*REQUIRED ACTIONS:*
1. In the letter on America's middle class, how does the writer explain why the rich seem to be getting richer? Answer in one to three sentences.
2. Answer these questions from the letter on America's middle class:
(a) From what place and on what date is the letter written?
(b) Which groups does the writer name among the poor?
(c) What does the writer step back from in order to discuss the shrinking middle class?

*EXCERPT TO READ:*
◇ ◇ ◇
Some sensible writings by Jim Rickards

The Hard Truth About America’s Middle Class

  • Is the middle class getting smaller, or does “middle class” not mean what it once meant?…
  • “If there’s a rising tide lifting boats, whether you have a boat or not, the tide is not rising very quickly”…
  • Then Jim Rickards shows you why so much of today’s wealth is flowing to “parasites” who suck wealth from the economy while adding nothing…

Portsmouth, New Hampshire
October 8, 2018

Jim RickardsDear Reader,

Today I want to step back from my normal market analysis and discuss a problem we hear about all the time now — the idea that the middle class is shrinking.

We know who the rich are. They seem to be getting richer, aided by the stock market artificially rigged in their favor. And we have plenty of poor, whether recent immigrants or minorities or people in depressed areas.

But it seems to many that the middle class is disappearing in front of our eyes.

Is it true?
◇ ◇ ◇
*DATA EXCERPT:*
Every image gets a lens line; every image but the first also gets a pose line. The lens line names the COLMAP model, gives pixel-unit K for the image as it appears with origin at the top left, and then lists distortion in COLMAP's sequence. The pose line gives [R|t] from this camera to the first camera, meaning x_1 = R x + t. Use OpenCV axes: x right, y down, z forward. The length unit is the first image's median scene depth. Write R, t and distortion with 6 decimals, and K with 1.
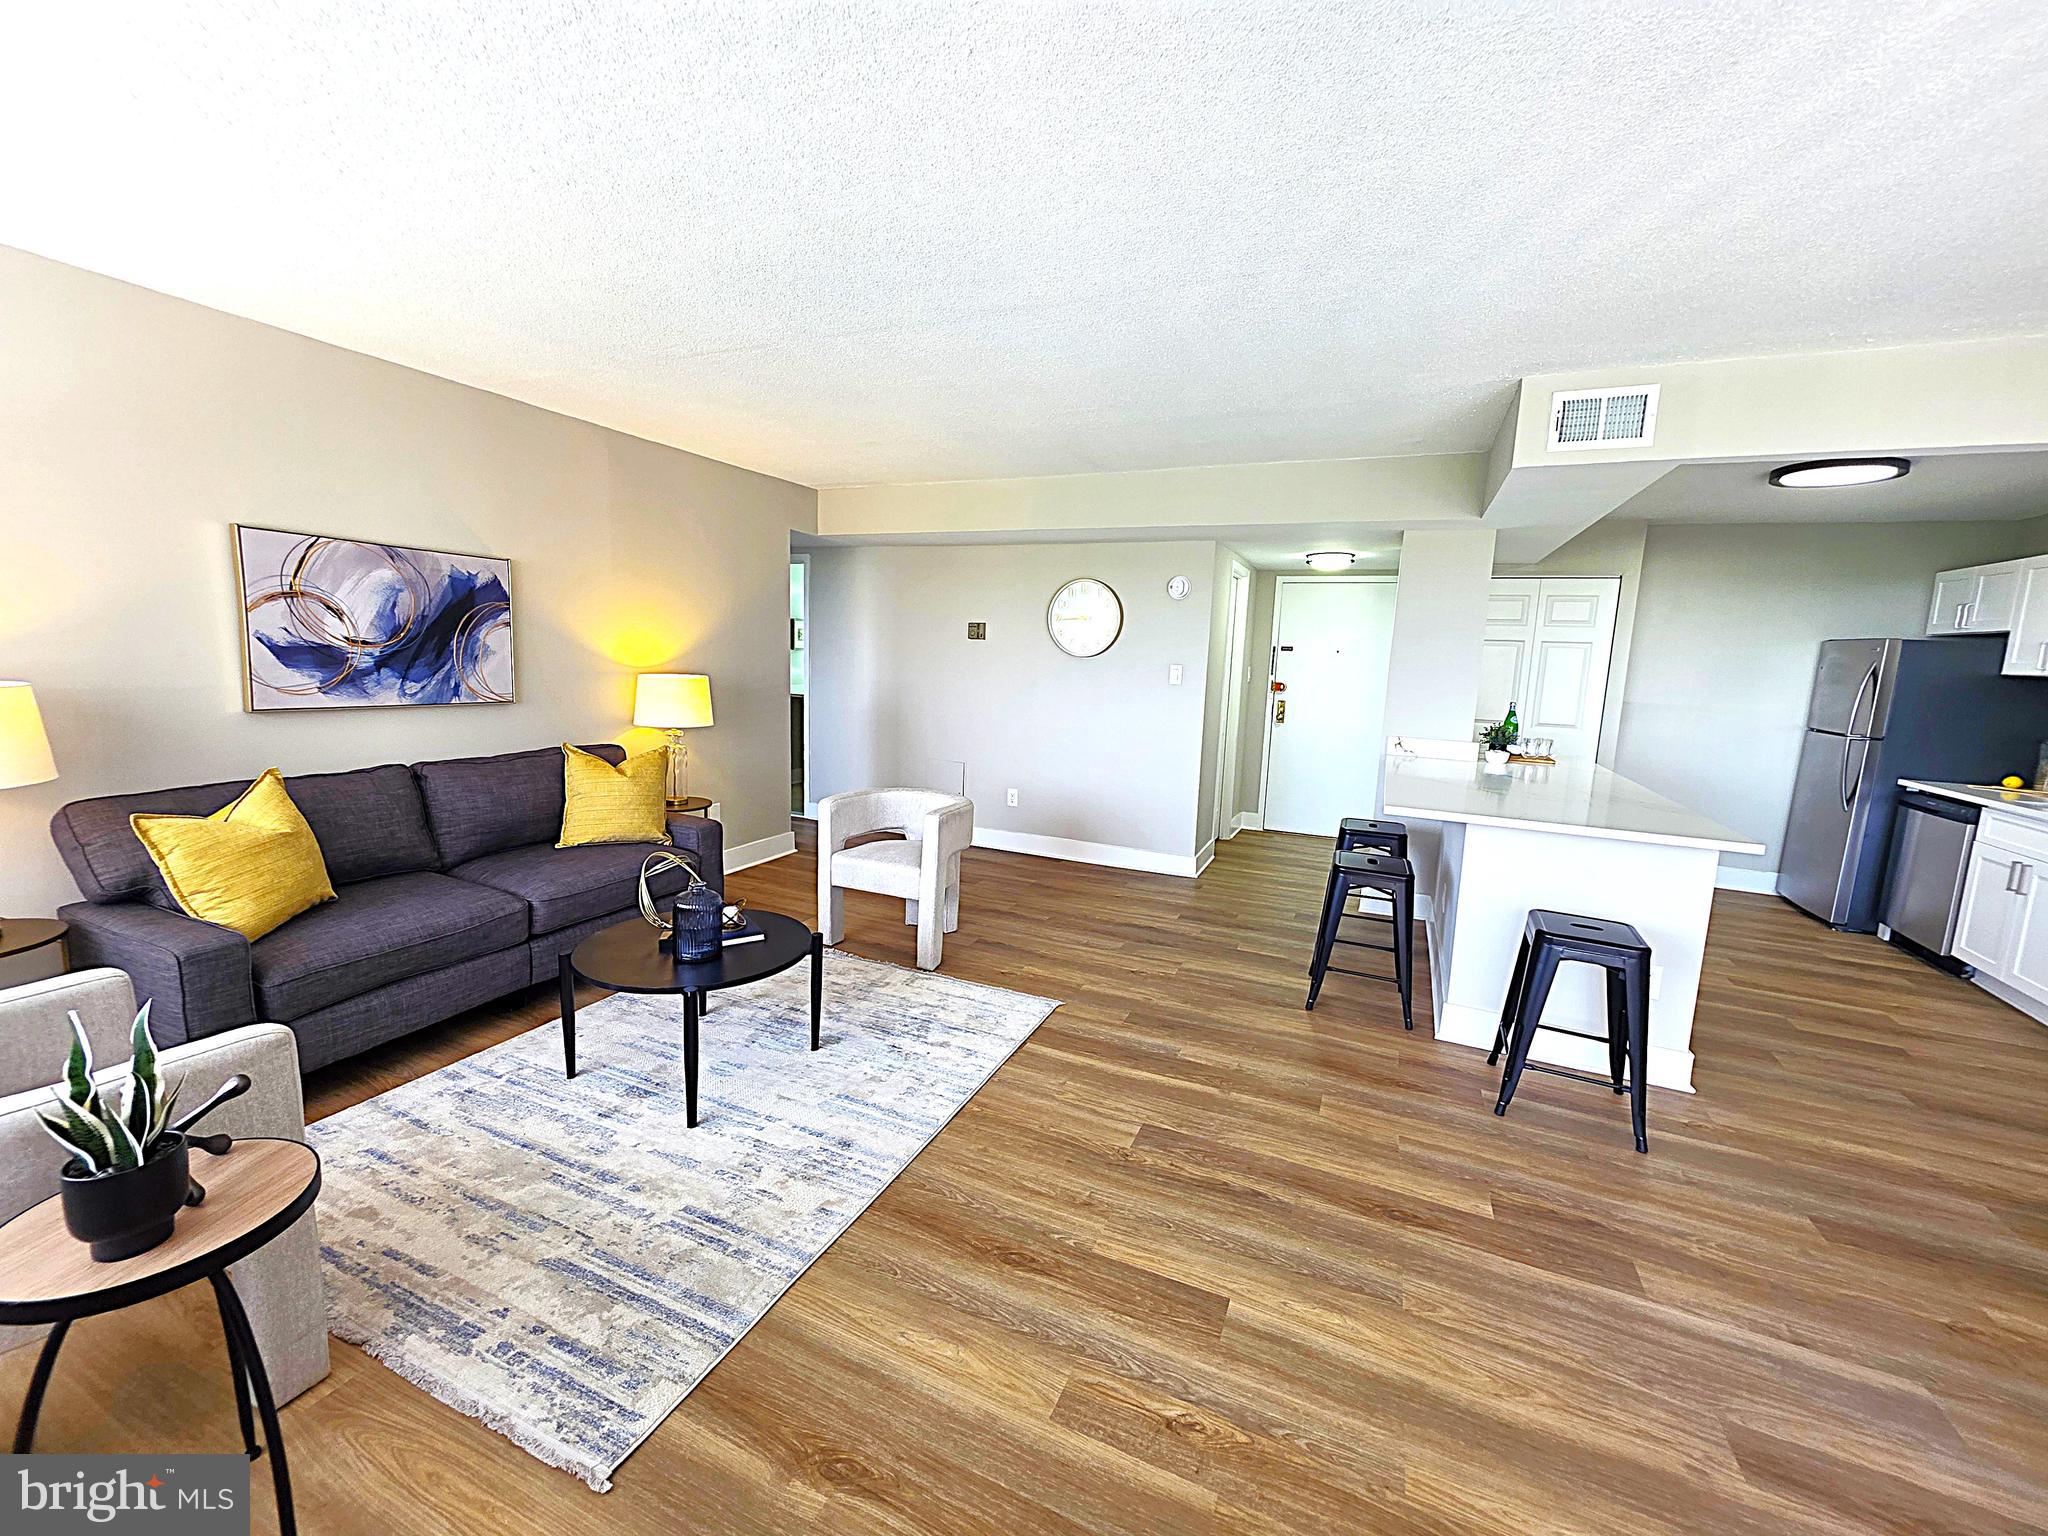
lens RADIAL K [[822.6, 0, 1024.0], [0, 822.6, 768.0], [0, 0, 1]] dist [0.000889, -0.000011]
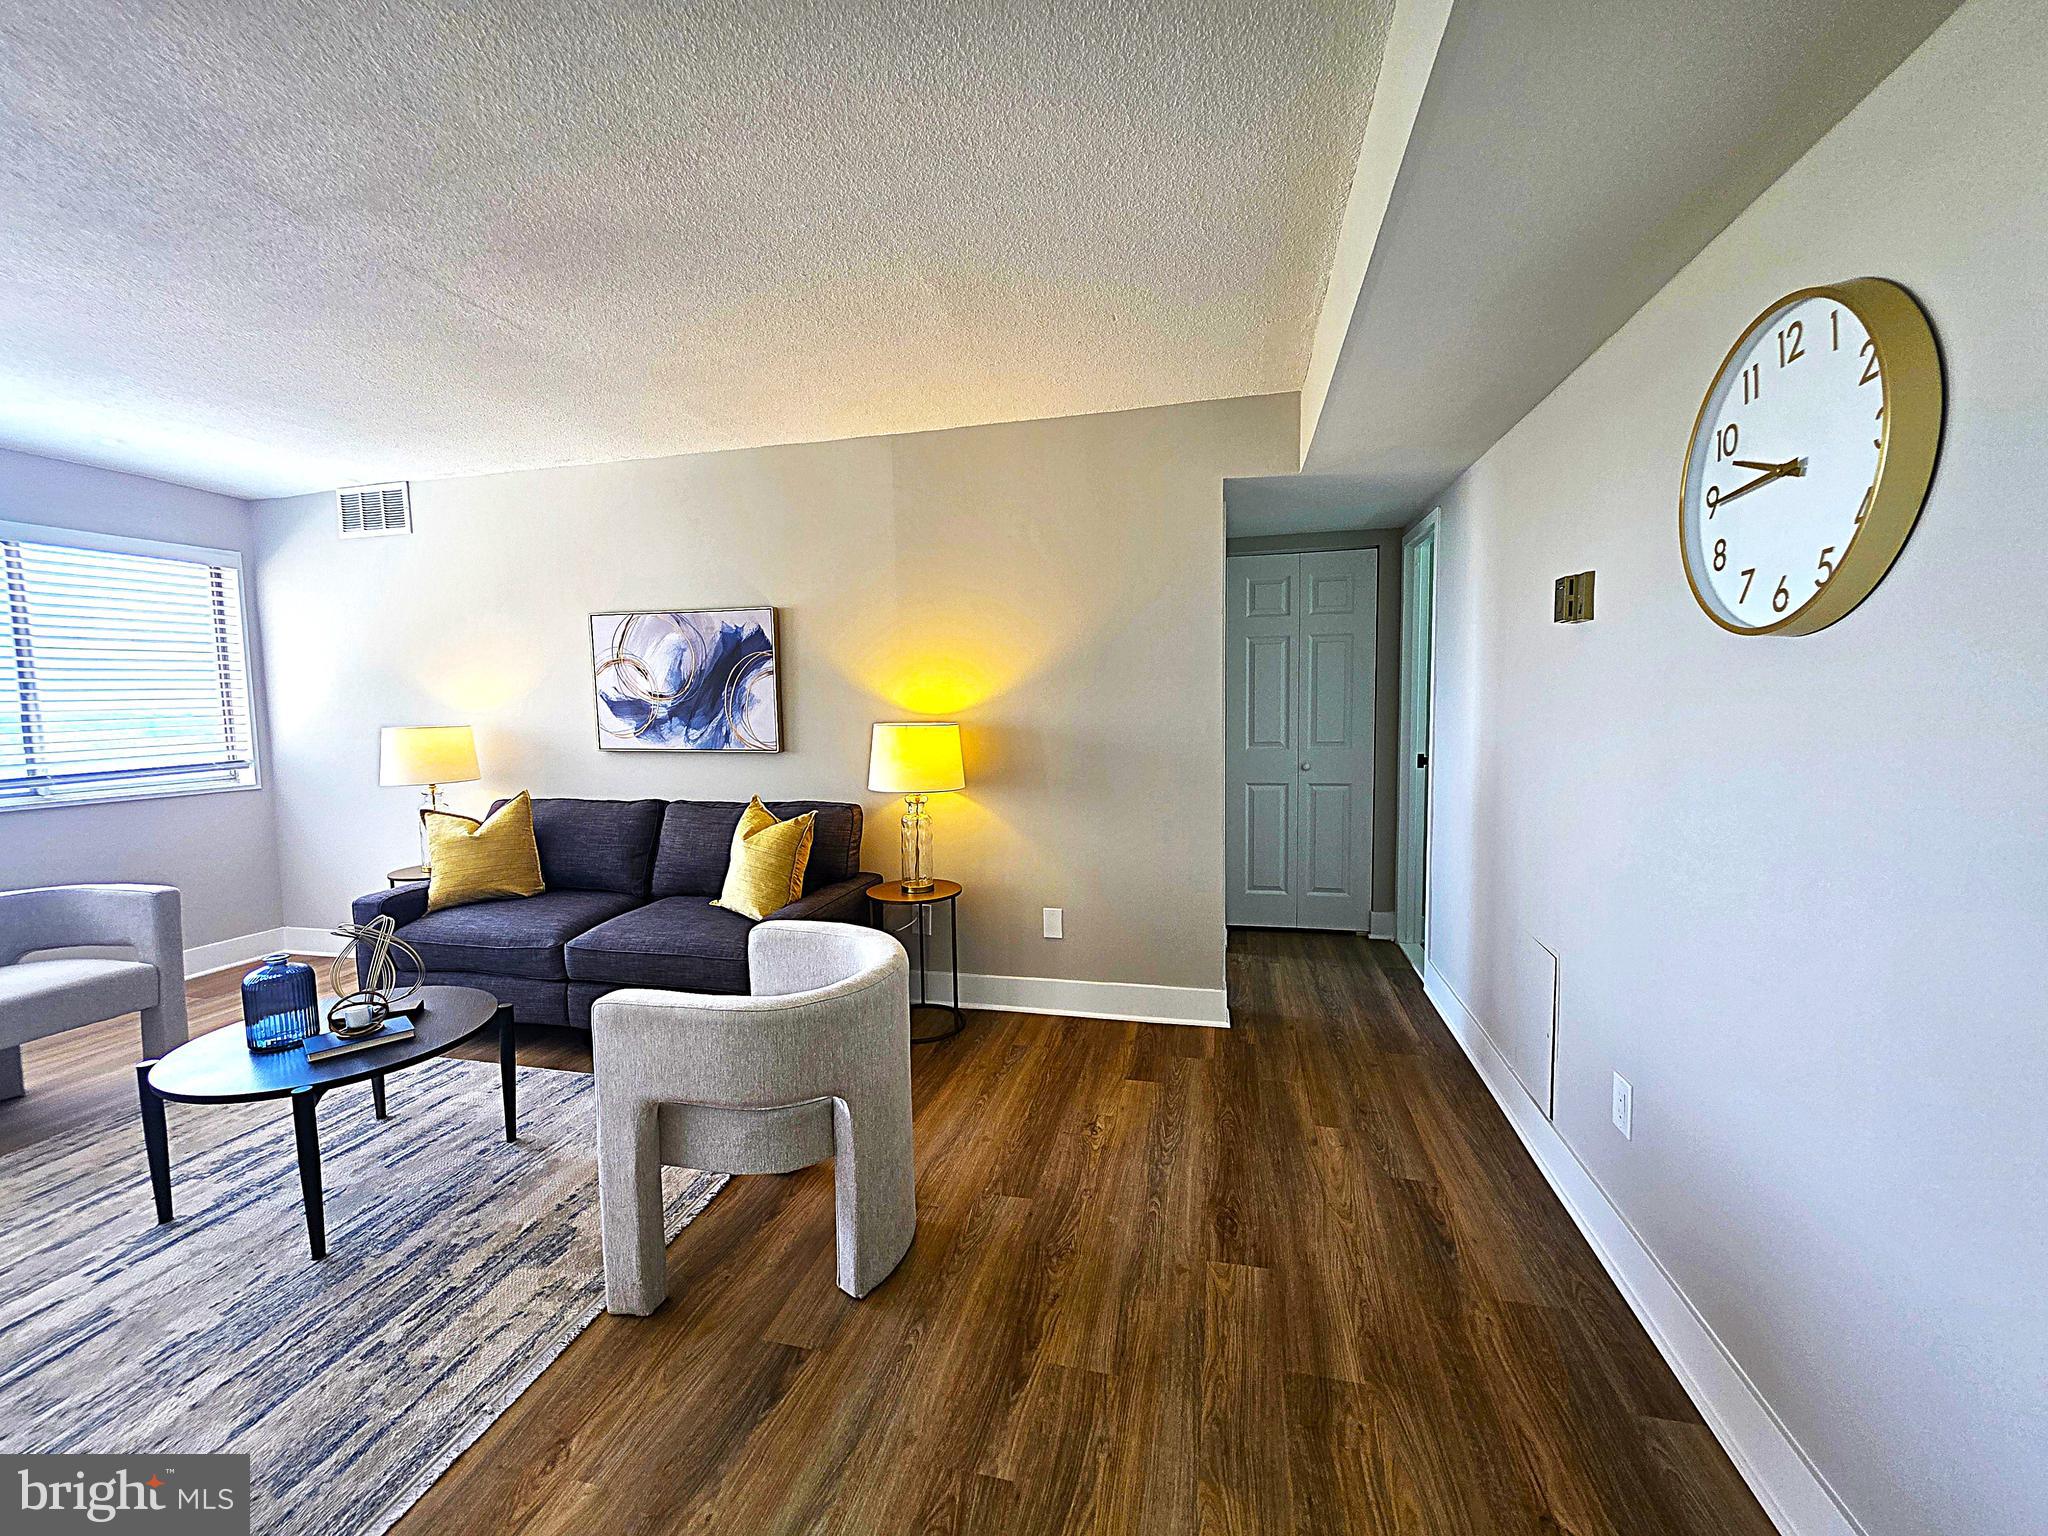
lens RADIAL K [[822.6, 0, 1024.0], [0, 822.6, 768.0], [0, 0, 1]] dist [0.000889, -0.000011]
pose [[0.172203, 0.043174, -0.984115, 0.459593], [-0.118603, 0.992680, 0.022796, -0.134669], [0.977895, 0.112793, 0.176063, 1.281110]]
◇ ◇ ◇
*SOLUTIONS TO THE PROBLEMS:*
1. The writer says the rich seem to be getting richer with help from a stock market that is artificially rigged in their favor.

2.
(a) It is written from Portsmouth, New Hampshire, on October 8, 2018.
(b) The writer names recent immigrants, minorities and people in depressed areas.
(c) The writer steps back from the usual market analysis.